The top-level API dispatches a policy and config to a registered benchmark driver.

python
import numpy as np

from praxis_eval import EvalConfig, LocalPolicy, evaluate


class ZeroPolicy:
    def reset(self, episode_ids=None) -> None:
        pass

    def act(self, observations, *, action_spec=None, policy_kwargs=None, episode_ids=None):
        if action_spec is None or action_spec.shape is None:
            raise ValueError("Expected a fixed-shape ActionSpec.")
        return np.zeros((len(observations), *action_spec.shape), dtype=action_spec.dtype)


result = evaluate(
    "libero",
    policy=LocalPolicy(ZeroPolicy()),
    config=EvalConfig(
        task="libero_10",
        num_eval_per_task=5,
        output_dir="eval/libero",
    ),
)

evaluate

python
def evaluate(
    env: str | EvalDriver,
    *,
    policy: Policy,
    config: EvalConfig,
) -> EvalResult:
    ...

env may be a registered driver name such as "libero" or an explicit object implementing the EvalDriver protocol. String names are resolved with get_driver(...).

policy must implement the Policy protocol. In most user code this is LocalPolicy(...) or RemotePolicy(...).

config is an EvalConfig instance.

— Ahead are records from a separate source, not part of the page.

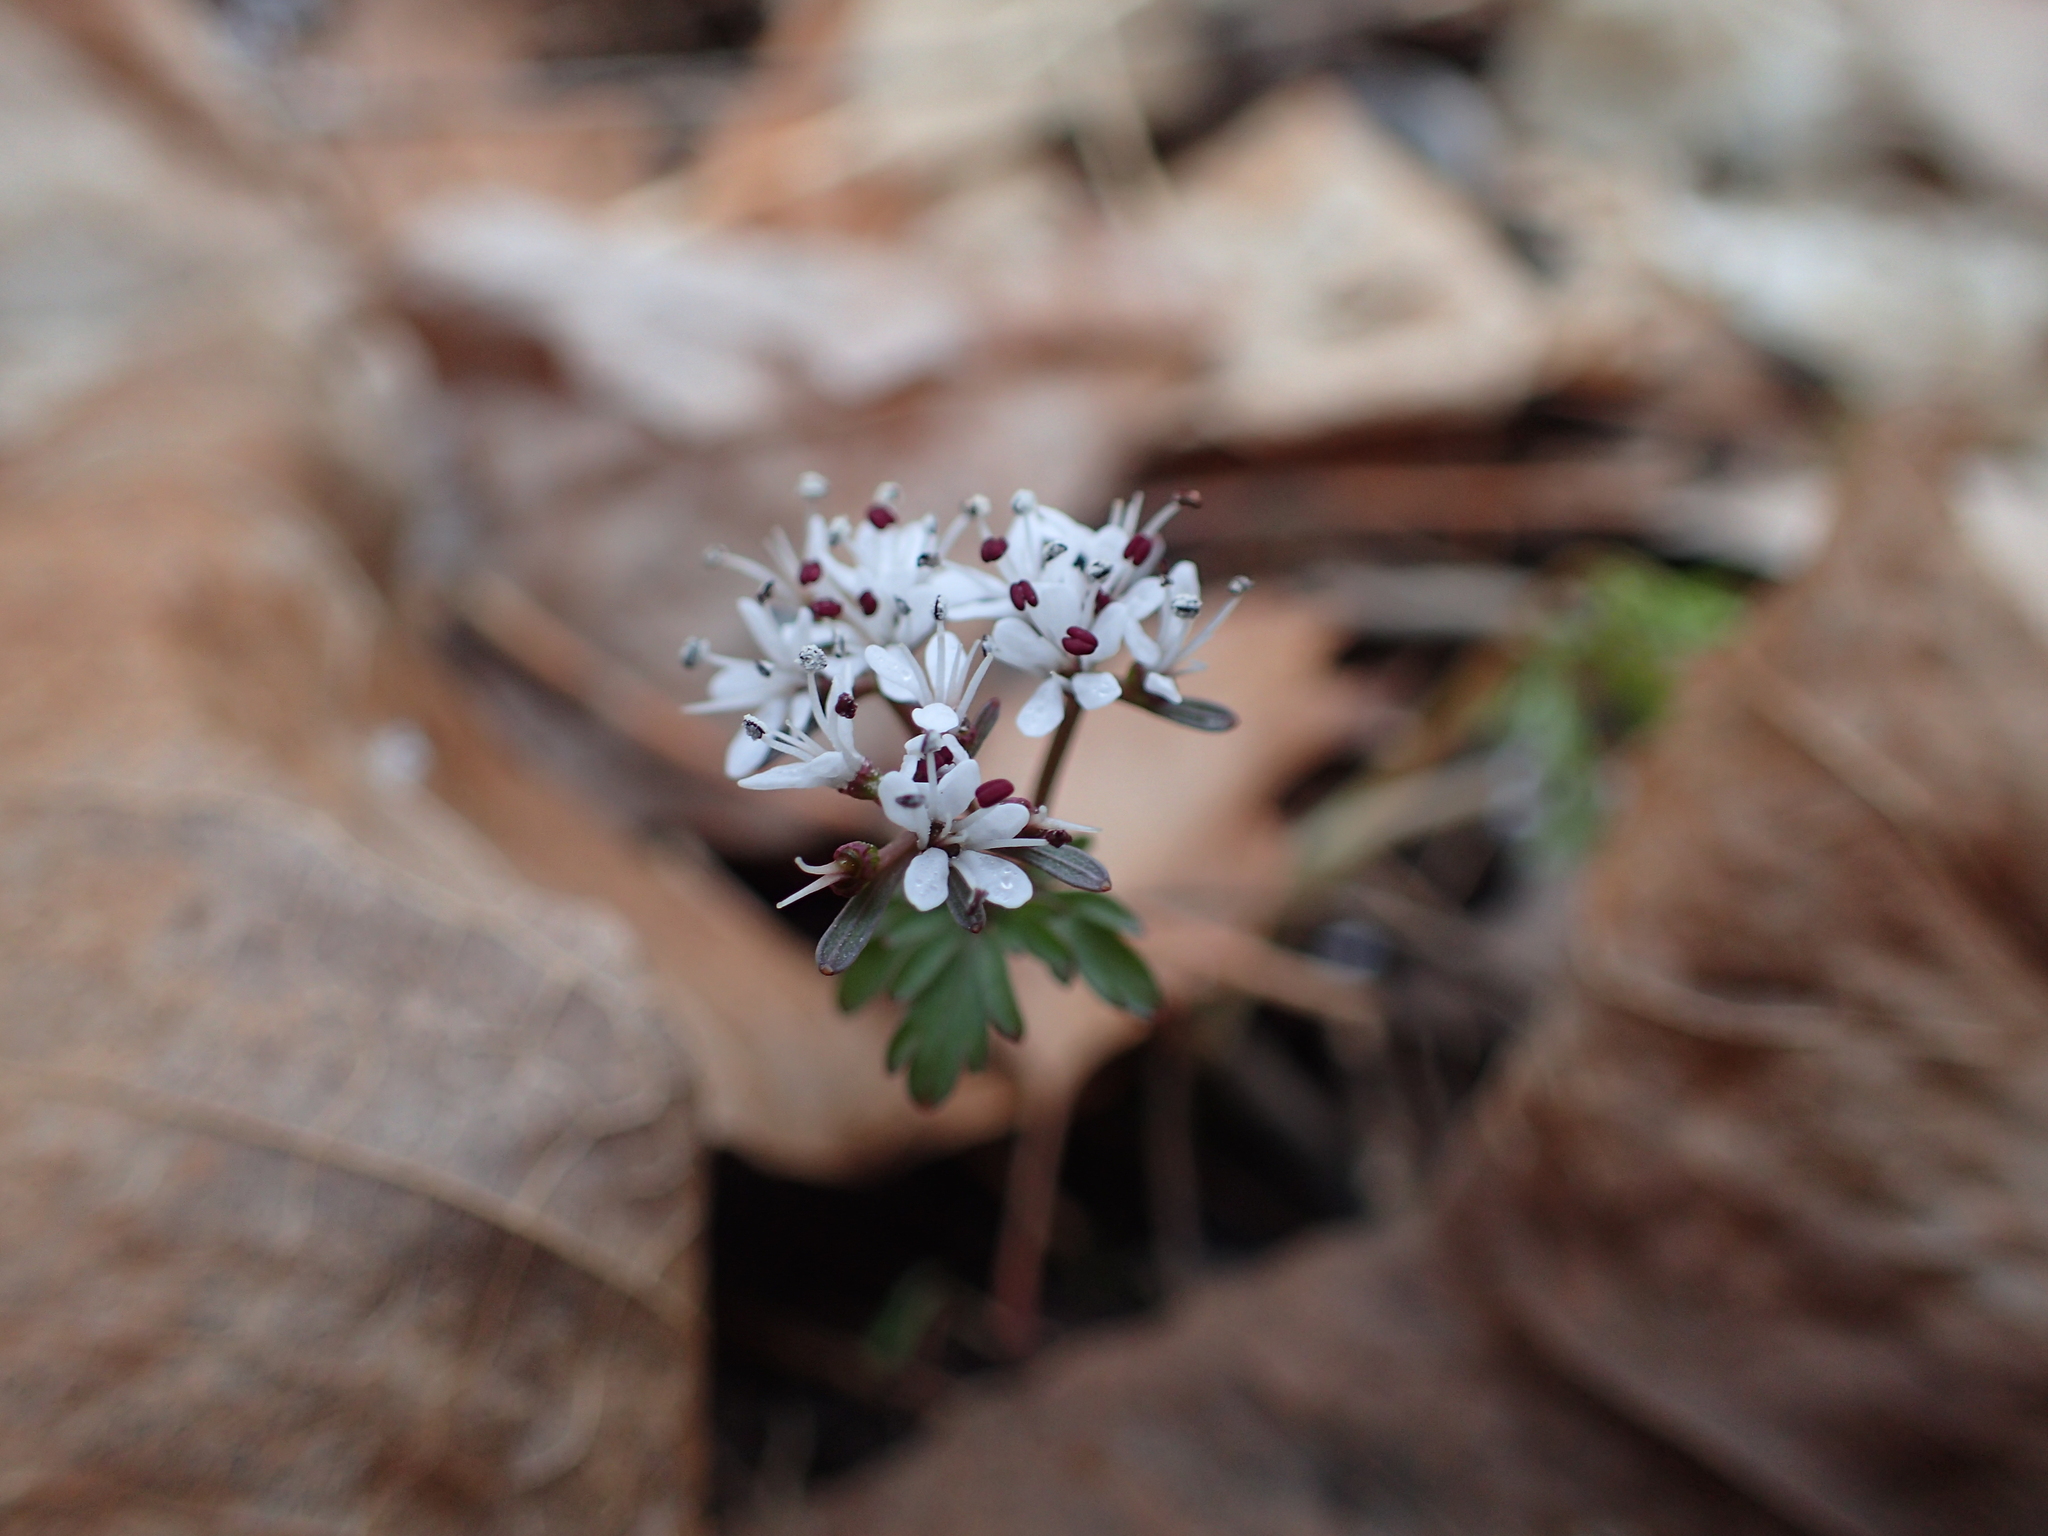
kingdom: Plantae
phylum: Tracheophyta
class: Magnoliopsida
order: Apiales
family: Apiaceae
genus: Erigenia
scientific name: Erigenia bulbosa
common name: Pepper-and-salt
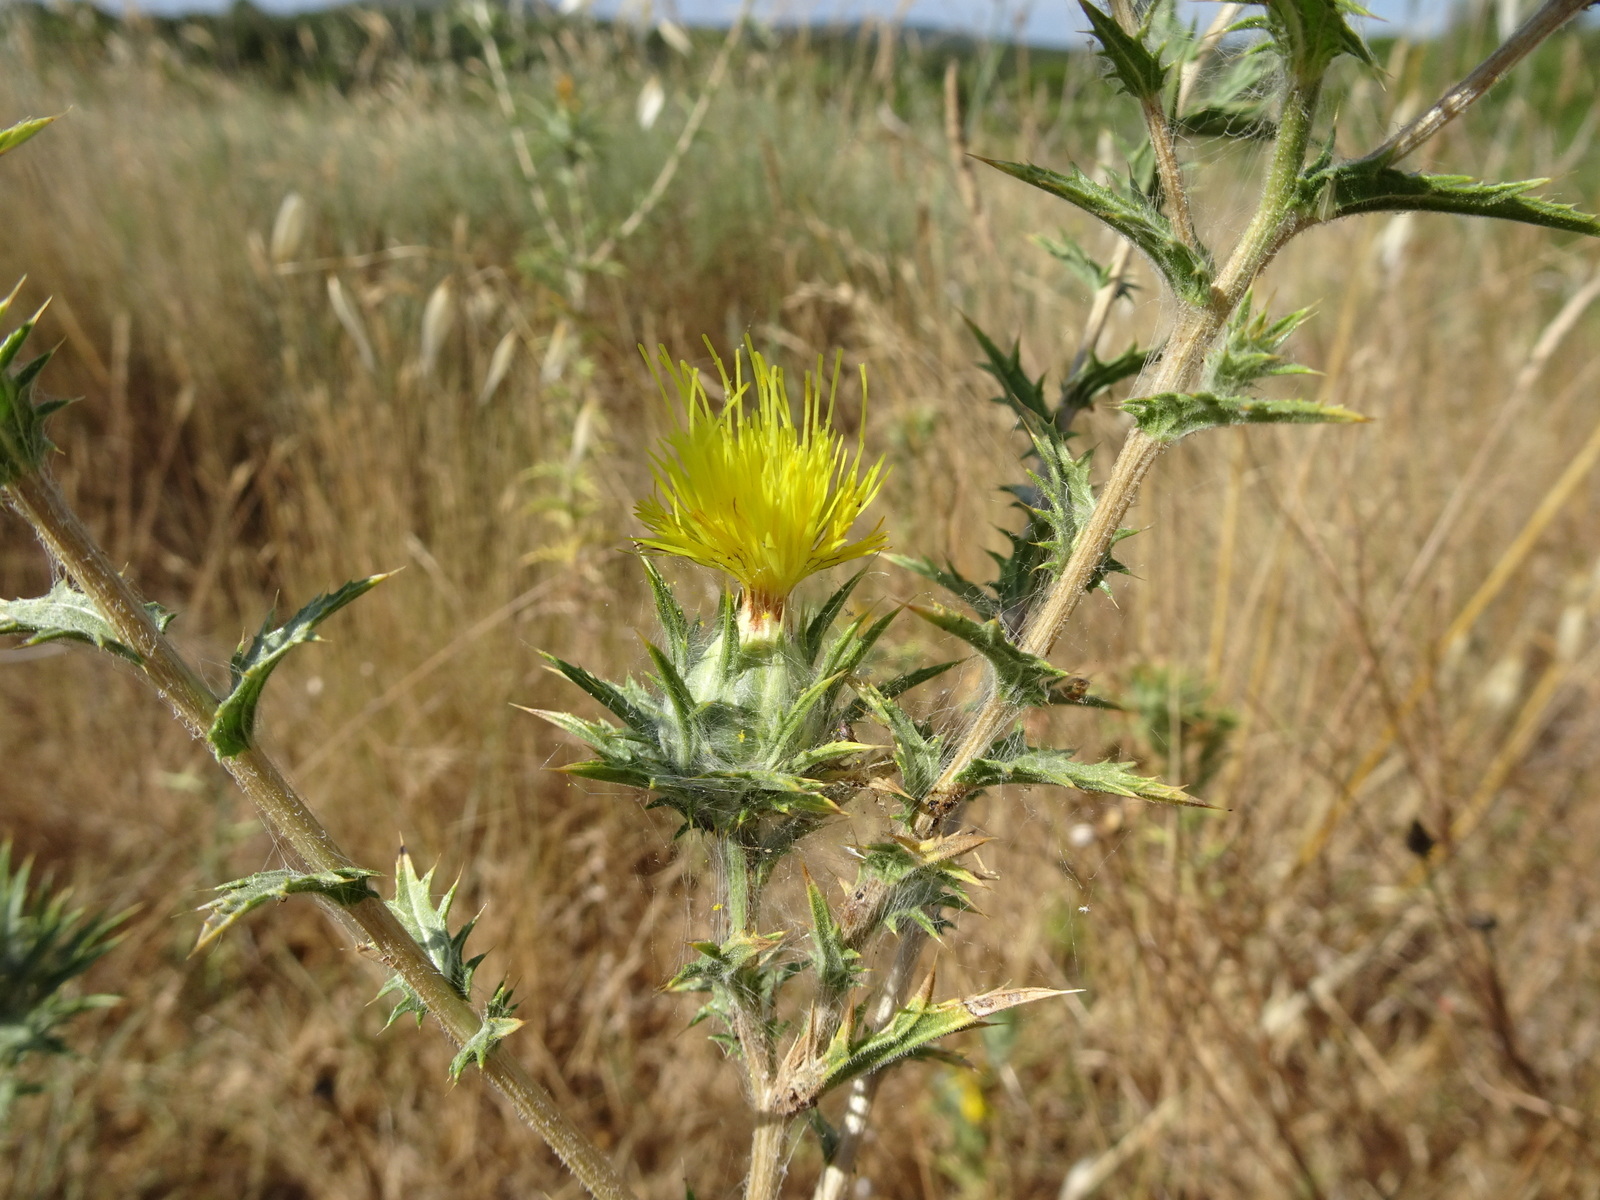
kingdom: Plantae
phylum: Tracheophyta
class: Magnoliopsida
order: Asterales
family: Asteraceae
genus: Carthamus
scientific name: Carthamus lanatus
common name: Downy safflower
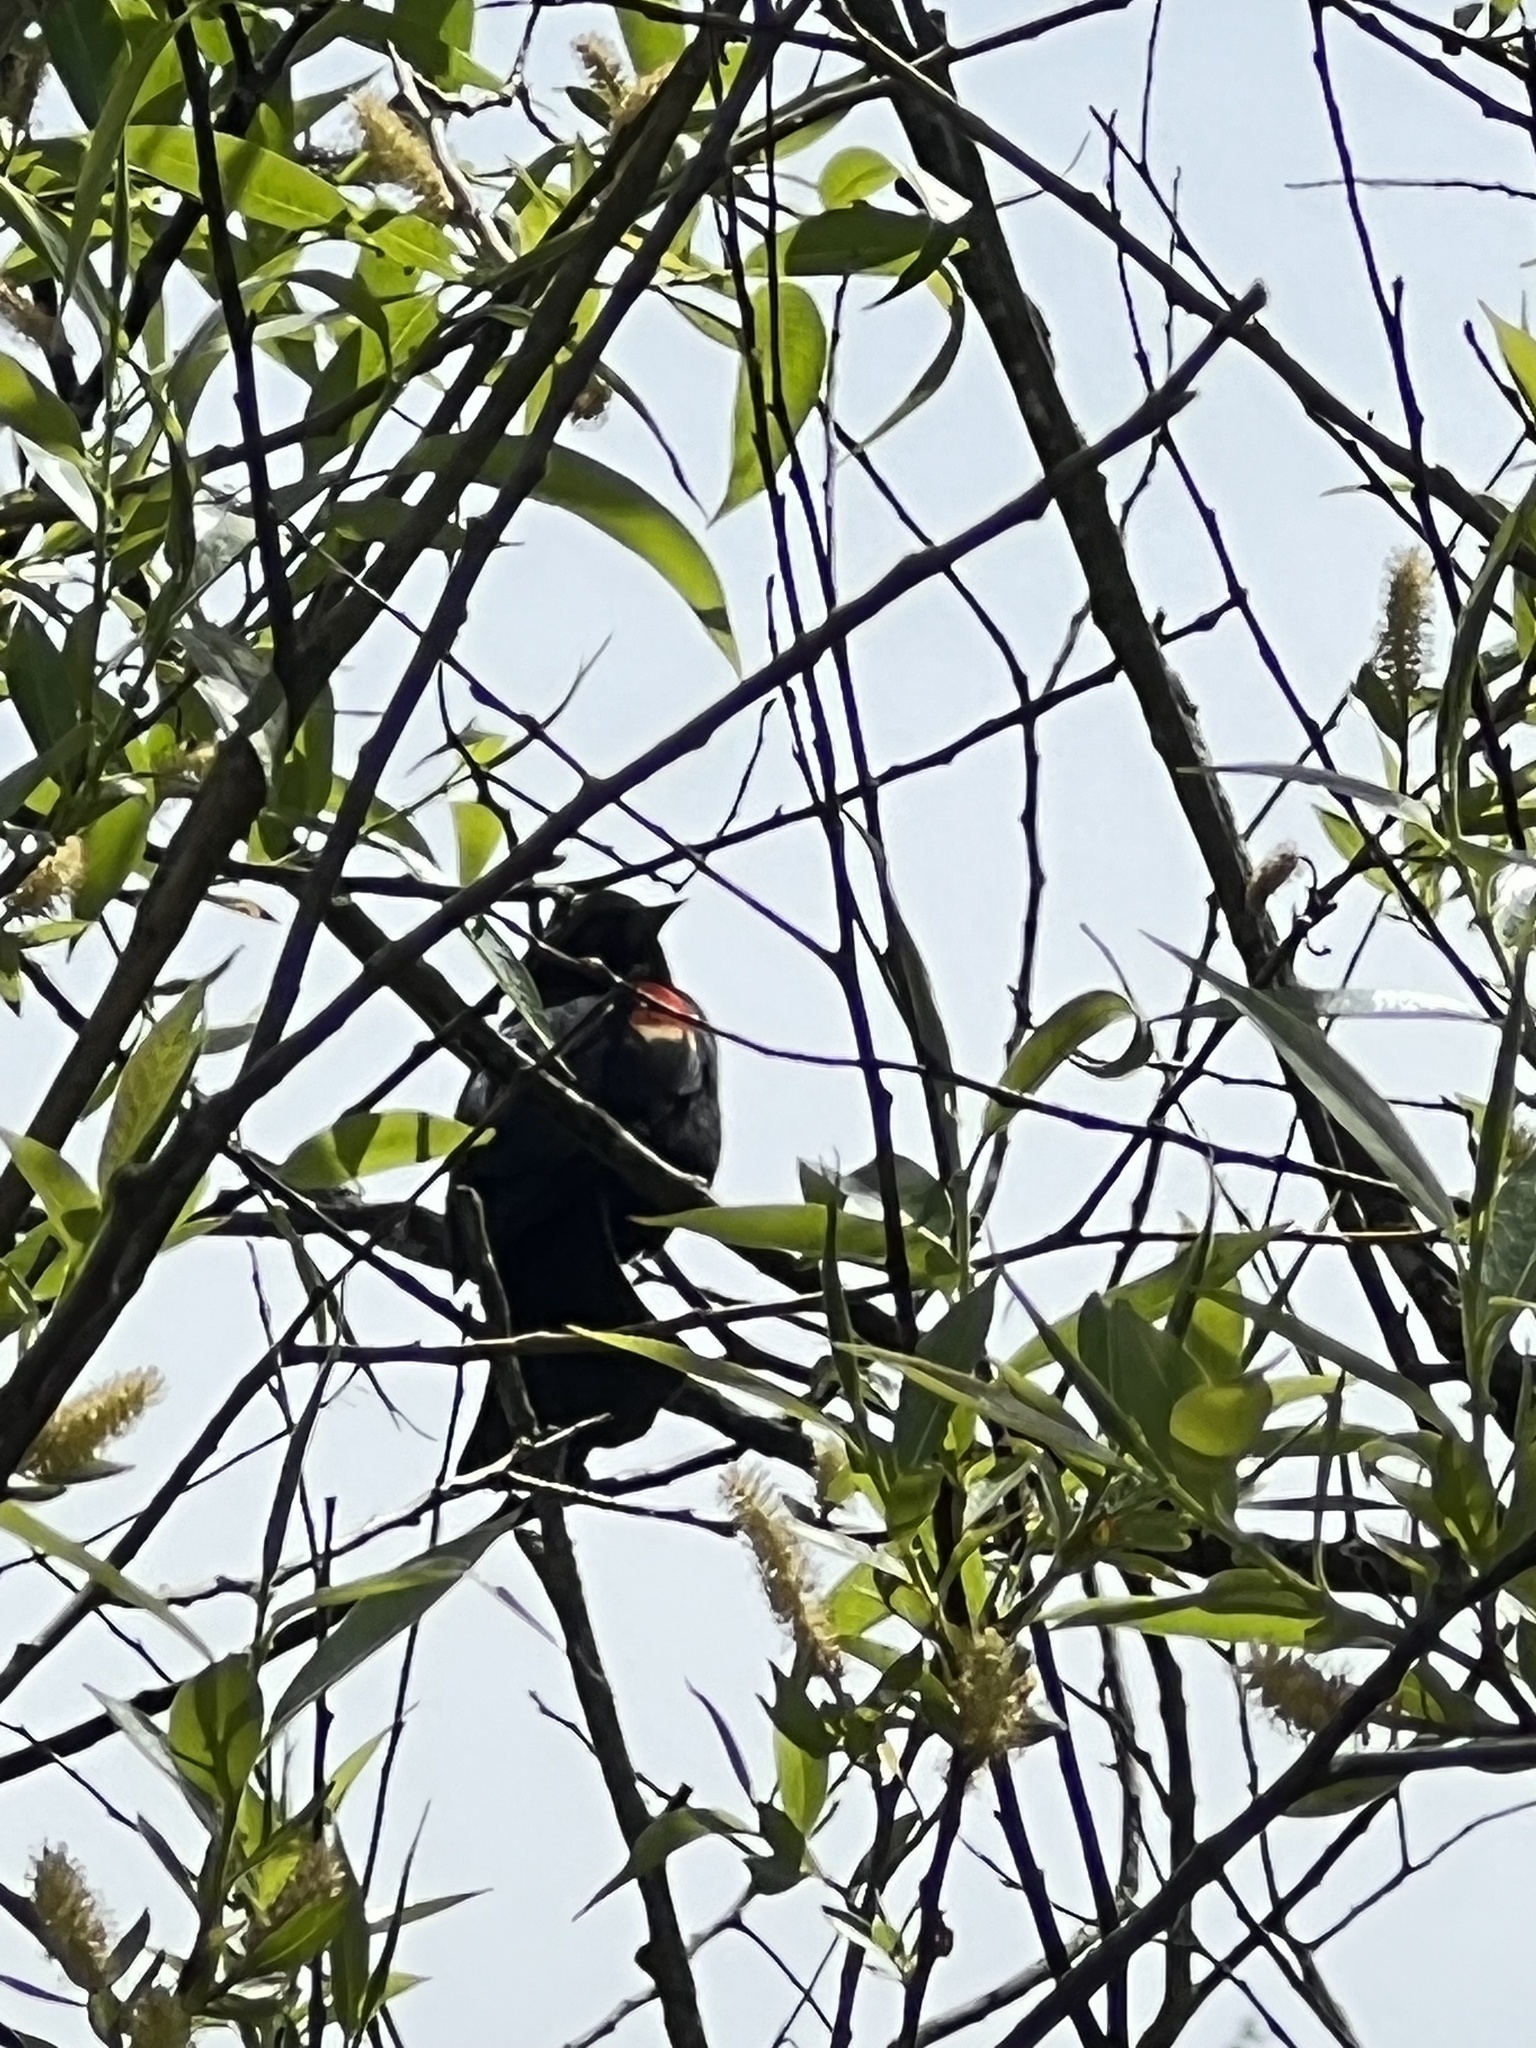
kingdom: Animalia
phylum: Chordata
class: Aves
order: Passeriformes
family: Icteridae
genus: Agelaius
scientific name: Agelaius phoeniceus
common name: Red-winged blackbird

It contains generic rollout settings and benchmark-specific env_kwargs.

Driver Lookup

python
from praxis_eval import available_drivers, get_driver

print(available_drivers())
driver = get_driver("robocasa")
print(driver.contract)

Built-in contract drivers are registered lazily on first lookup. Current built-in names are:

  • libero
  • metaworld
  • mshab
  • robocasa
  • robomimic
  • simpler

Custom Drivers

python
from praxis_eval import register_driver

register_driver("mybench", driver)

A custom driver must expose a contract property and an evaluate(policy, config) method returning an EvalResult.

Released under the Apache-2.0 License.